Ninja’s Base

The idea here is starting from the smallest number i.e. ‘2’, we traverse up to the given number. Starting from ‘2’, we check if we can write the number ‘N’ in form of base ‘i’. If so, we say that the number ‘i’ is ‘NINJA BASE’ else we increase its value.

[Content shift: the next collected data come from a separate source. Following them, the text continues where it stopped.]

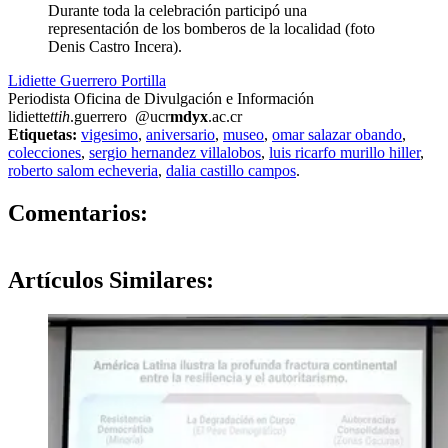
Durante toda la celebración participó una
representación de los bomberos de la localidad (foto
Denis Castro Incera).
Lidiette Guerrero Portilla
Periodista Oficina de Divulgación e Información
lidiette
ttih
.guerrero
@ucr
mdyx
.ac.cr
Etiquetas:
vigesimo
,
aniversario
,
museo
,
omar salazar obando
,
colecciones
,
sergio hernandez villalobos
,
luis ricarfo murillo hiller
,
roberto salom echeveria
,
dalia castillo campos
.
0
Comentarios:
Artículos
Similares: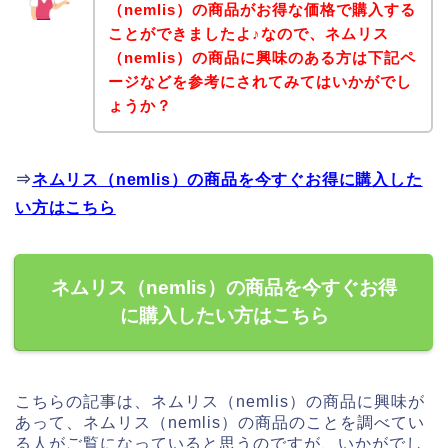
（nemlis）の商品がお得な価格で購入する
ことができましたよ♪なので、ネムリス
（nemlis）の商品に興味のある方は下記ペ
ージなどを参考にされてみてはいかがでし
ょうか？
⇒
ネムリス（nemlis）の商品を今すぐお得に購入した
い方はこちら
ネムリス（nemlis）の商品を今すぐお得
に購入したい方はこちら
こちらの記事は、ネムリス（nemlis）の商品に興味が
あって、ネムリス（nemlis）の商品のことを調べてい
る人がご覧になっていると思うのですが、いかがでし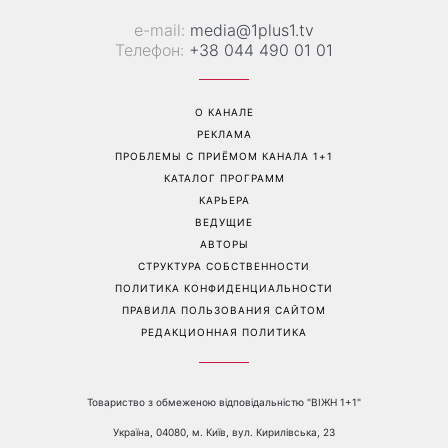
Наталья Денисенко вышла
Гороскоп на неделю с 10
замуж и сменила фамилию
августа: у 5 знаков зодиака
на Ярошенко
произойдут новые
перемены в работе, любви
и финансах
Перейти на полную версию сайта
Контакты: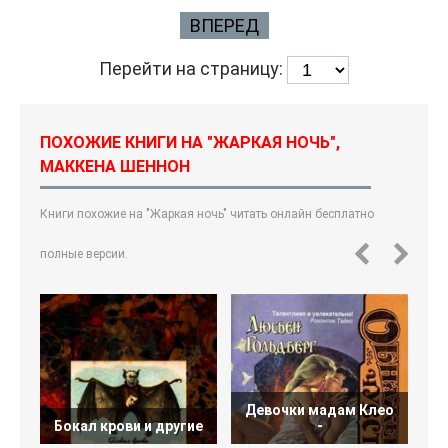
ВПЕРЕД
Перейти на страницу:
ПОХОЖИЕ КНИГИ НА "ЖАРКАЯ НОЧЬ",
МАККЕНА ШЕННОН
Книги похожие на "Жаркая ночь" читать онлайн бесплатно
полные версии.
Девочки мадам Клео
Бокал крови и другие
-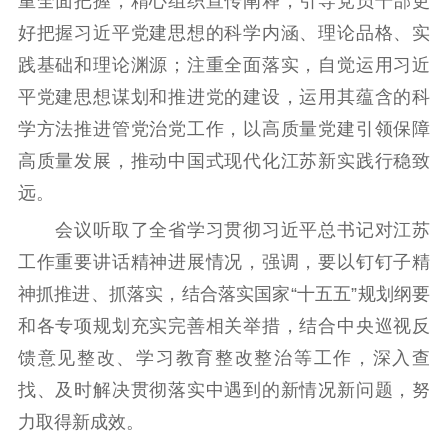
重全面把握，精心组织宣传阐释，引导党员干部更
扫黄打非
好把握习近平党建思想的科学内涵、理论品格、实
电影工作
践基础和理论渊源；注重全面落实，自觉运用习近
电影创作
电影市场
平党建思想谋划和推进党的建设，运用其蕴含的科
学方法推进管党治党工作，以高质量党建引领保障
机关党建
高质量发展，推动中国式现代化江苏新实践行稳致
党建要闻
学习在线
远。
会议听取了全省学习贯彻习近平总书记对江苏
文化人才
工作重要讲话精神进展情况，强调，要以钉钉子精
紫金人才
职称评审
神抓推进、抓落实，结合落实国家“十五五”规划纲要
数据资源
和各专项规划充实完善相关举措，结合中央巡视反
馈意见整改、学习教育整改整治等工作，深入查
公共服务
找、及时解决贯彻落实中遇到的新情况新问题，努
新时代公民素养
新闻出版
作品著作权
力取得新成效。
提升资源库
政务服务
登记服务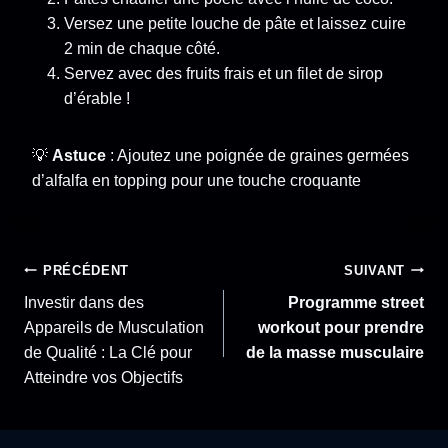
Versez une petite louche de pâte et laissez cuire
2 min de chaque côté.
Servez avec des fruits frais et un filet de sirop
d’érable !
💡
Astuce
: Ajoutez une poignée de graines germées
d’alfalfa en topping pour une touche croquante
Navigation
PRÉCÉDENT
SUIVANT
Investir dans des
Programme street
de
Appareils de Musculation
workout pour prendre
de Qualité : La Clé pour
de la masse musculaire
l’article
Atteindre vos Objectifs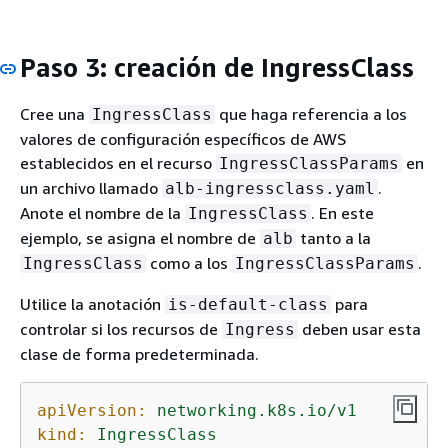
Paso 3: creación de IngressClass
Cree una
que haga referencia a los
IngressClass
valores de configuración específicos de AWS
establecidos en el recurso
en
IngressClassParams
un archivo llamado
.
alb-ingressclass.yaml
Anote el nombre de la
. En este
IngressClass
ejemplo, se asigna el nombre de
tanto a la
alb
como a los
.
IngressClass
IngressClassParams
Utilice la anotación
para
is-default-class
controlar si los recursos de
deben usar esta
Ingress
clase de forma predeterminada.
apiVersion:
networking.k8s.io/v1
kind:
IngressClass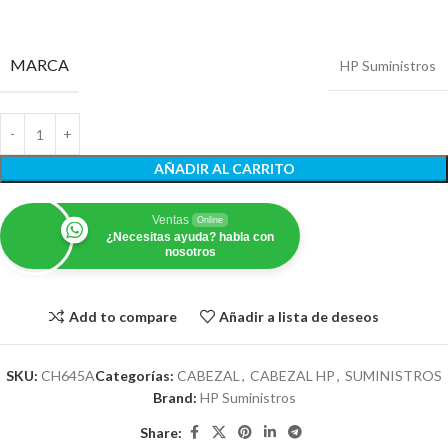
MARCA
HP Suministros
AÑADIR AL CARRITO
Ventas
Online
¿Necesitas ayuda? habla con
nosotros
Add to compare
Añadir a lista de deseos
SKU:
CH645A
Categorías:
CABEZAL
,
CABEZAL HP
,
SUMINISTROS
Brand:
HP Suministros
Share: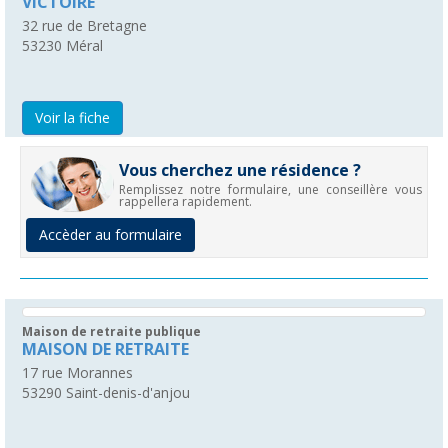
VICTOIRE
32 rue de Bretagne
53230
Méral
Voir la fiche
Vous cherchez une résidence ?
Remplissez notre formulaire, une conseillère vous
rappellera rapidement.
Accèder au formulaire
Maison de retraite publique
MAISON DE RETRAITE
17 rue Morannes
53290
Saint-denis-d'anjou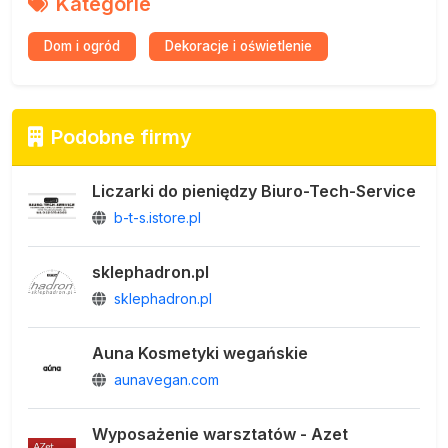
Kategorie
Dom i ogród
Dekoracje i oświetlenie
Podobne firmy
Liczarki do pieniędzy Biuro-Tech-Service
b-t-s.istore.pl
sklephadron.pl
sklephadron.pl
Auna Kosmetyki wegańskie
aunavegan.com
Wyposażenie warsztatów - Azet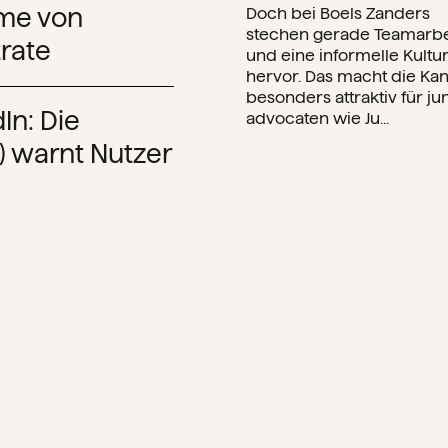
Doch bei Boels Zanders
hme von
stechen gerade Teamarbe
rate
und eine informelle Kultu
hervor. Das macht die Kan
besonders attraktiv für ju
In: Die
advocaten wie Ju...
 warnt Nutzer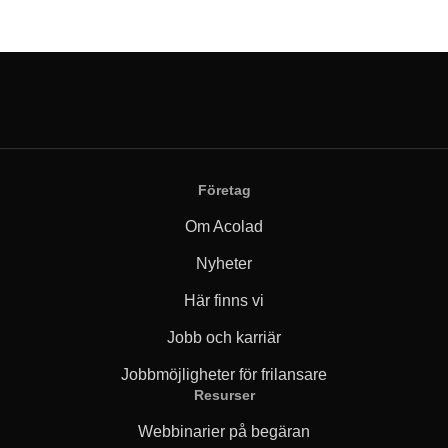
Företag
Om Acolad
Nyheter
Här finns vi
Jobb och karriär
Jobbmöjligheter för frilansare
Resurser
Webbinarier på begäran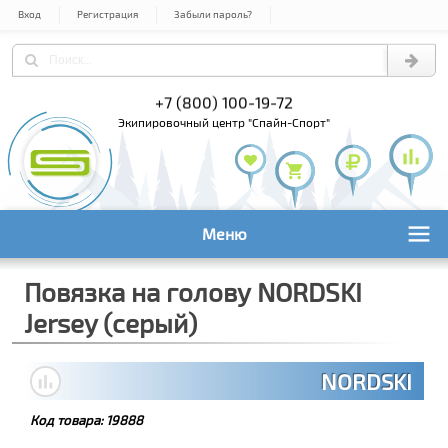
Вход
Регистрация
Забыли пароль?
) 978-61-54
+7 (800) 100-19-72
+7 (495) 1
экипировочный центр "Спайн-Спорт"
Меню
Повязка на голову NORDSKI
Jersey (серый)
NORDSKI
Код товара:
19888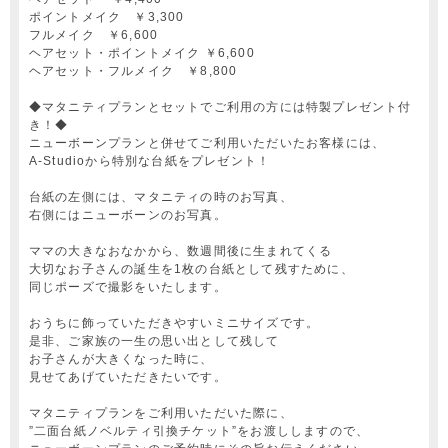
ポイントメイク ￥3,300
フルメイク ￥6,600
ヘアセット・ポイントメイク ￥6,600
ヘアセット・フルメイク ￥8,800
◆マタニティプランとセットでご利用の方には特製プレゼント付
き！◆
ニューボーンプランと併せてご利用いただいたお客様には、
A-Studioから特別な台紙をプレゼント！
台紙の左側には、マタニティの時のお写真、
右側にはニューボーンのお写真。
ママの大きなおなかから、数週間後に生まれてくる
大切なお子さんの誕生を1枚の台紙として残すために、
同じポーズで撮影をいたします。
おうちに飾っていただきやすいミニサイズです。
是非、ご家族の一生の思い出として残して
お子さんが大きくなった時に、
見せてあげていただきたいです。
マタニティプランをご利用いただいた際に、
”二面台紙ノベルティ引換チケット”をお渡ししますので、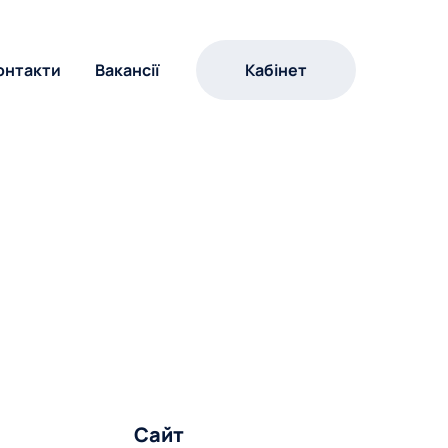
онтакти
Вакансії
Кабінет
Сайт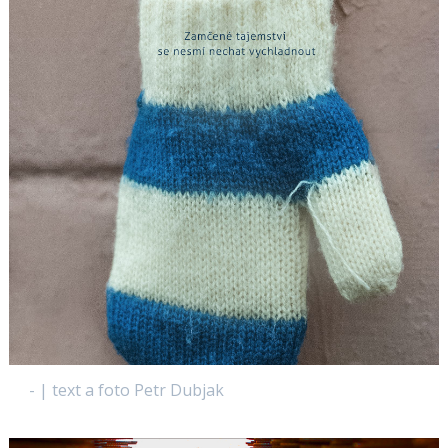
- | text a foto Petr Dubjak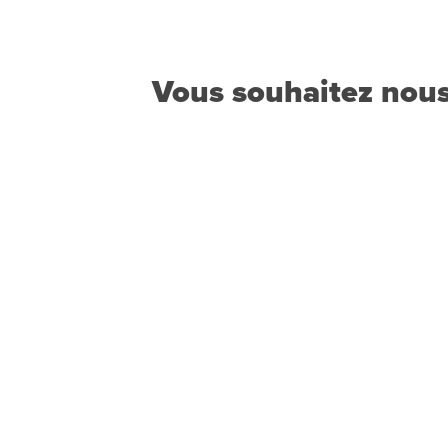
Vous souhaitez nous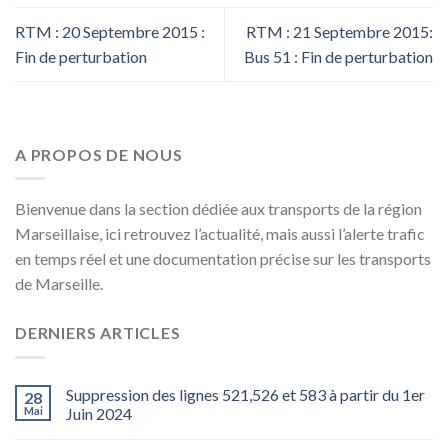
RTM : 20 Septembre 2015 :
RTM : 21 Septembre 2015:
Fin de perturbation
Bus 51 : Fin de perturbation
A PROPOS DE NOUS
Bienvenue dans la section dédiée aux transports de la région
Marseillaise, ici retrouvez l’actualité, mais aussi l’alerte trafic
en temps réel et une documentation précise sur les transports
de Marseille.
DERNIERS ARTICLES
Suppression des lignes 521,526 et 583 à partir du 1er
28
Mai
Juin 2024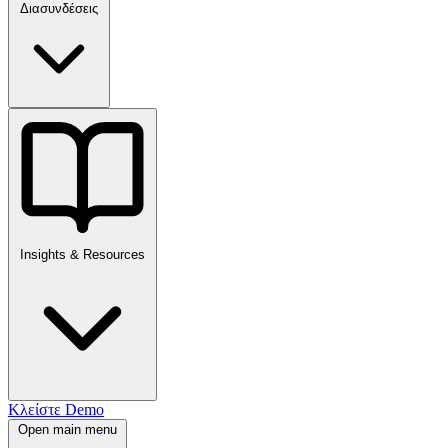
Διασυνδέσεις
Insights & Resources
Κλείστε Demo
Open main menu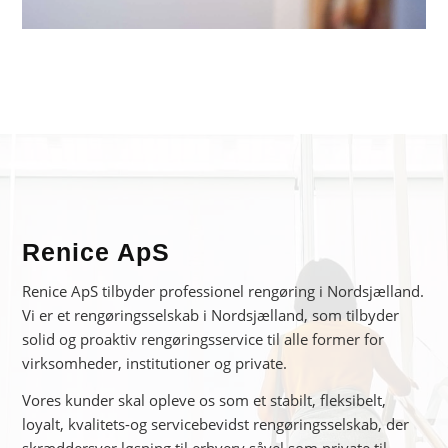
Renice ApS
Renice ApS tilbyder professionel rengøring i Nordsjælland.
Vi er et rengøringsselskab i Nordsjælland, som tilbyder
solid og proaktiv rengøringsservice til alle former for
virksomheder, institutioner og private.
Vores kunder skal opleve os som et stabilt, fleksibelt,
loyalt, kvalitets-og servicebevidst rengøringsselskab, der
skræddersyer løsning til erhverv såvel som private til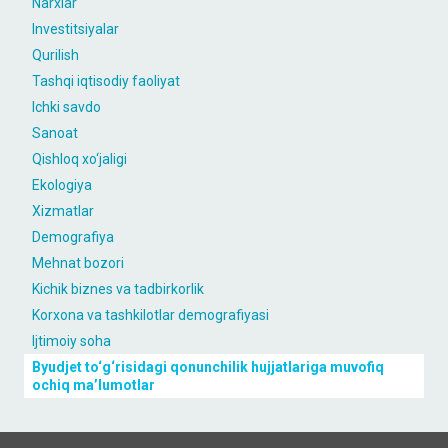
Narxlar
Investitsiyalar
Qurilish
Tashqi iqtisodiy faoliyat
Ichki savdo
Sanoat
Qishloq xo‘jaligi
Ekologiya
Xizmatlar
Demografiya
Mehnat bozori
Kichik biznes va tadbirkorlik
Korxona va tashkilotlar demografiyasi
Ijtimoiy soha
Byudjet to‘g‘risidagi qonunchilik hujjatlariga muvofiq
ochiq maʼlumotlar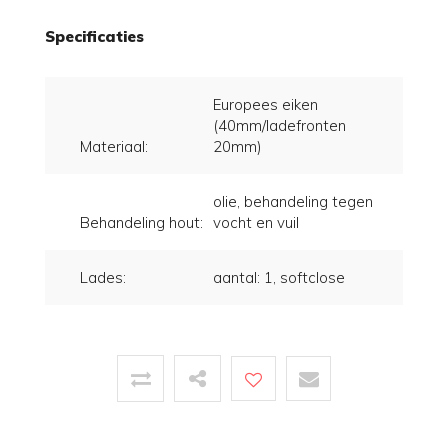
Specificaties
Europees eiken
(40mm/ladefronten
Materiaal:
20mm)
olie, behandeling tegen
Behandeling hout:
vocht en vuil
Lades:
aantal: 1, softclose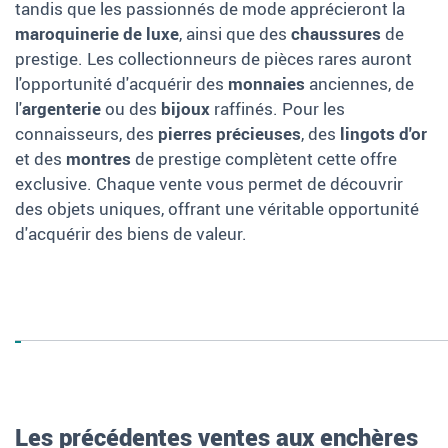
tandis que les passionnés de mode apprécieront la
maroquinerie de luxe
, ainsi que des
chaussures
de
prestige. Les collectionneurs de pièces rares auront
l'opportunité d'acquérir des
monnaies
anciennes, de
l'
argenterie
ou des
bijoux
raffinés. Pour les
connaisseurs, des
pierres précieuses
, des
lingots d'or
et des
montres
de prestige complètent cette offre
exclusive. Chaque vente vous permet de découvrir
des objets uniques, offrant une véritable opportunité
d'acquérir des biens de valeur.
Les précédentes ventes aux enchères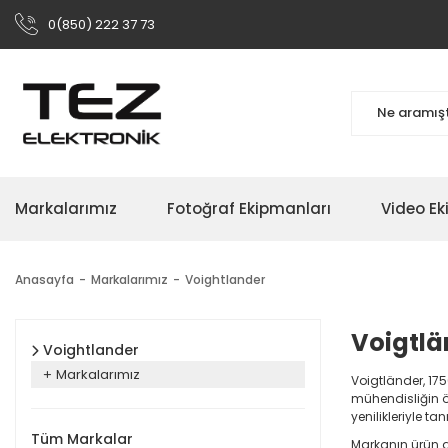
0(850) 222 37 73
Markalarımız
Fotoğraf Ekipmanları
Video Ek
Anasayfa
Markalarımız
Voightlander
Voigtlä
Voightlander
Markalarımız
Voigtländer, 175
mühendisliğin ö
yenilikleriyle t
Tüm Markalar
Markanın ürün g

• Run a loop starting from ‘i’ = ‘2’ and up to the given number ‘N’.
  • Store the number in variable ‘TEMP’ and declare a bool variable ‘FLAG’ and initialize it with ‘TRUE’.
    • Run another while loop until ‘TEMP > 0’
      • In every iteration we check
        • If  ‘TEMP % i == 1’ we divide the ‘TEMP =  TEMP / i’ and continue the loop as there is the chance that we can write it in the base form.
        • Else we make the ‘FLAG’ as ‘FALSE’ and break from the loop.
  • If ‘FLAG == TRUE’ return ‘i’ as it is the smallest required base.
• Else continue the loop.

The idea here is to use binary search as according to our constraints number can be up to 10 ^ 6 so the maximum length of the representation possible is up to ‘17’. So in every step of binary search, we can say if the power of mid raised to the max is smaller than the number, we have to increase our start else we can decrease our end where start represents ‘2’ as the smallest base possible is ‘2’. We say ‘N - 1’ is our end as the largest base possible is ‘N - 1’.

• Run a loop starting from ‘i’ = ‘17’ up to the ‘i > 2’.
  • Initialize ‘START’ and ‘END’ with ‘2’ and ‘N - 1’ respectively.
  • Run another loop until ‘START’ <= ‘END’.
  • Declare ‘MID’ where MID = (START + END) / 2;
  • Now check the power of MID raise to ‘i’ :
    • If greater than ‘N’, ‘END = MID - 1’. We say our possible base must be less than ‘MID’.
    • If less than ‘N’, ‘START = MID + 1’. We can say our possible base must be greater than ‘MID’.
    • Else return ‘MID’ as we found the required base.
• If we reach the end of the loop, no number is found, so we return the biggest possible i.e. ‘N -1’.